We have seen that in this case the deeds are subject to an underlying mortgage, and section 256 of the Tax Law merely requires that where the amount secured is not shown in the manner provided by law, "such mortgage shall be taxable under section two hundred and fifty-three of this chapter upon the value of the property covered by the mortgage," which fact is to be determined by the recording officer who is empowered "at the time such mortgage is offered for record" to "require the mortgagor or mortgagee to furnish him with proofs as to such facts as he deems necessary for the purpose of computing the value of the property covered by the mortgage." To make sure that there is no arbitrary exercise of this power it is further provided, in the same section, that these proofs shall be preserved in the office of the recording officer, and that "his determination as to the basis for computing the tax on such mortgage shall be subject to review by the State Board of Tax Commissioners." There is no sense in using the word "compute" if the entire value of the property embraced in the mortgage is to be determined; we do not compute the value of a city block; we fix its value by its relation to other properties, its size, location, availability, and other elements of greater or less certainty, but when we compute we proceed from known facts; we calculate, we reckon, we count. This is what the recording officer is empowered to do; he is to learn the facts either from the mortgagor or the mortgagee, and from such facts he is to compute the value of the property covered by the mortgage, and here, by the express terms of the instruments offered for record, the facts appear that the legal title to the premises passes subject to an incumbrance of $2,500,000; the deeds cover the premises, subject to a lien of this amount, and that is all there is any right to collect the tax upon which is provided in section 253.
Of course, a mortgage is merely a deed subject to defeasance, though it might be that a second mortgage would not, by its express terms, be given subject to a prior mortgage.
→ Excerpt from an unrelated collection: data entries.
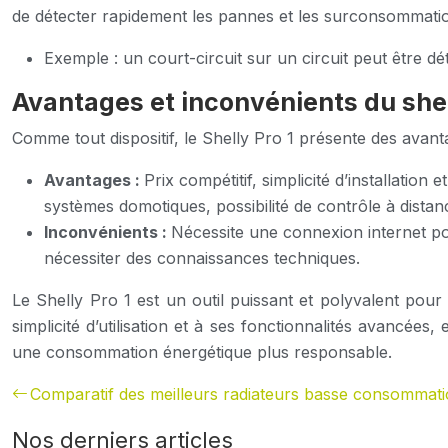
de détecter rapidement les pannes et les surconsommations
Exemple : un court-circuit sur un circuit peut être 
Avantages et inconvénients du shell
Comme tout dispositif, le Shelly Pro 1 présente des avan
Avantages :
Prix compétitif, simplicité d’installati
systèmes domotiques, possibilité de contrôle à dist
Inconvénients :
Nécessite une connexion internet po
nécessiter des connaissances techniques.
Le Shelly Pro 1 est un outil puissant et polyvalent pour
simplicité d’utilisation et à ses fonctionnalités avancées
une consommation énergétique plus responsable.
Comparatif des meilleurs radiateurs basse consommat
Nos derniers articles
We have not this question here; the instruments offered were deeds, expressly subject to the mortgage, and did not in terms assume to convey anything more than the value of the premises over and above the sum of $2,500,000.
The determination of the State Board of Tax Commissioners should be reversed, and the petition of the relator granted, with costs.
SEWELL, J., concurred.
Determination confirmed, with fifty dollars costs and disbursements.